• _EXTRACT PROVIDED_:
※

# Is Pocket Camp Too Money-Hungry?



## your local goomy (Jul 27, 2021)

The question is simple. Is Pocket Camp too microtransaction-heavy? Personally, I'm going to say yes. I'm an OG Pocket Camp player who had been playing since the very beginning, and while updates have certainly made the game a lot more enjoyable, I've also noticed that quite a lot of stuff is now locked behind a paywall---in the form of the "premium" currency, Leaf Tickets. Of course, Pocket Camp has always done this, but I've noticed it get a lot worse in the past few years.

Now, I should admit that I've spent money on the game before. In fact, growing up in a lower-middle class family, I remember getting Google Play gift cards for things such as my birthday, Christmas, good grades, etc. While I would always tell my parents that I was using them to buy music (when Android actually had its own music app instead of YouTube Music), I'd go straight to Pocket Camp and spend ALL OF IT on Leaf Tickets. And just as quickly as I spent the entire gift card balance on tickets, I blew them off buying a bunch of crap. So, this isn't coming from some goody-two-shoes who's never spent a cent on the game. This is coming from someone who would willingly spend money on the game.

 I remember when the "premium" collections were first released, and while I wasn't active on TBT at the time, a friend of mine was, and we read some threads debating whether these were beneficial or not. And, as someone who's a sucker for in-game fashion, I went ahead and saved up Leaf Tickets for them. Or, if it was me from a few years ago, I bought the Leaf Tickets for them. Of course, I wasn't thrilled, but I figured that it was just some temporary thing, and that it would get better.

In my opinion, it didn't. I wasn't a super active player, I logged in about three times a week or so. And, as I kept logging in, I saw that things were getting worse. Things that would've initially cost Bells were now going for Leaf Tickets. This was around the time I stopped actively buying Leaf Tickets, as I was now using my own money instead of random gift cards, so I found it pretty hard to keep up with my high-level friends, who more than likely still spent money on the game.

※

• _INFORMATION PROVIDED_:

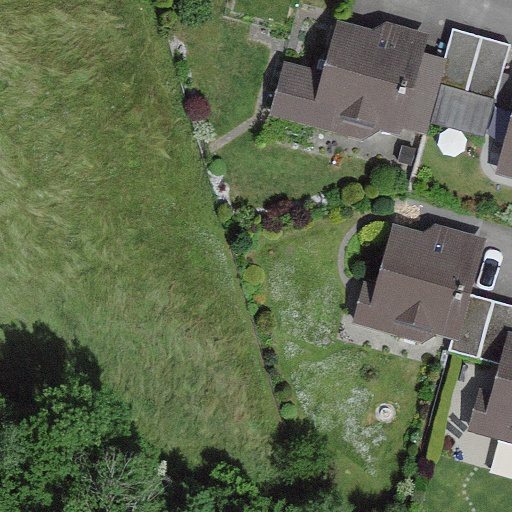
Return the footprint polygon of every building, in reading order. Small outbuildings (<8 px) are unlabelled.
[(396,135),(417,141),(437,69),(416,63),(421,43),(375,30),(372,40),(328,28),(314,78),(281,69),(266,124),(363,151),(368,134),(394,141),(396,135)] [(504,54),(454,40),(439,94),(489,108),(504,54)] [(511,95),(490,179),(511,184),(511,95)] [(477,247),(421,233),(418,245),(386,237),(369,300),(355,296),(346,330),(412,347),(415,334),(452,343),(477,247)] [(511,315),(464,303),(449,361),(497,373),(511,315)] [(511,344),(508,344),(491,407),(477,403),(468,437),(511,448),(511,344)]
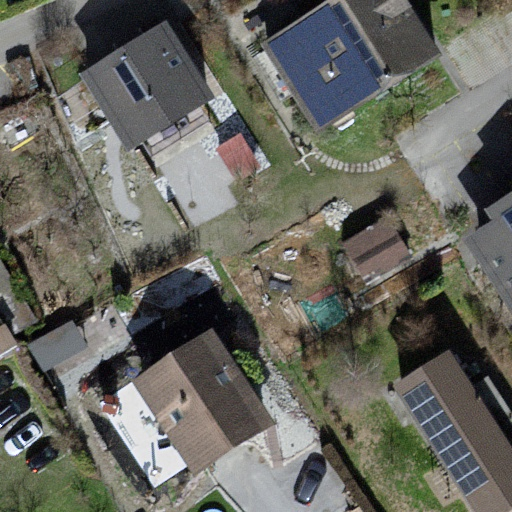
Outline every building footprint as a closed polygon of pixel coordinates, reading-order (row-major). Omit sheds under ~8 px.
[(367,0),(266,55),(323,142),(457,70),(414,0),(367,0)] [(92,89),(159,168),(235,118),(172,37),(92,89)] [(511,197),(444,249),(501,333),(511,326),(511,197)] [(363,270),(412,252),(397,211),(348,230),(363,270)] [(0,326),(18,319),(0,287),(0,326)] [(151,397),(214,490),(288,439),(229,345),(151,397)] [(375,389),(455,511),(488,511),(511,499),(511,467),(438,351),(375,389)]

※

• _REQUESTS_:
A - In the forum post about Pocket Camp's microtransactions, what did the poster tell their parents the Google Play gift cards were being used for?
B - Carry on the forum post about Pocket Camp's microtransactions from its last sentence, in the same voice.

• _EXPECTED RESULTS_:
A - Buying music.

B -
However, the breaking point, if you will, for me was Pocket Camp Club. When I opened the app the morning the first notifications of it rolled out, I played for about five minutes before deleting the app altogether. To me, at least, Pocket Camp had just become pay-to-win. Of course you can't really "win" Pocket Camp, but dang, it makes the game a lot easier. I didn't want to give ANOTHER subscription fee to Nintendo or the like. I'm fairly certain that it soured my whole relationship with AC itself, as I stopped playing NL soon after that, too. 

Around May or so, a friend of mine from college started to play Pocket Camp, so I decided to come back to play it with her. I haven't spent anything on the game since, and I enjoy it a decent amount, but I'll never enjoy it as much as I did in the past. I think the transition to nearly everything costing Leaf Tickets and the subscription service just ruined it for me. I understand why they're doing it: Animal Crossing is a successful franchise and Nintendo has to make money, and I'd much prefer microtransactions to ads, but for me, it all seems highly unnecessary, especially Pocket Camp Club. And it's not just because I can't afford PCC. I could easily afford the Happy Helper Plan, but I have no desire to. In my opinion, I already give Nintendo way too much money via Switch Online.

So, my answer to this question is yes, Pocket Camp is too money-hungry. I'm curious to hear your opinion. Of course, no hard feelings if you spend money on the game or are subscribed to PCC. We're all allowed to spend our money how we'd like and I'm not here to persuade you that PC is too money-hungry. I just want to hear different opinions!


----------



## Insulaire (Jul 27, 2021)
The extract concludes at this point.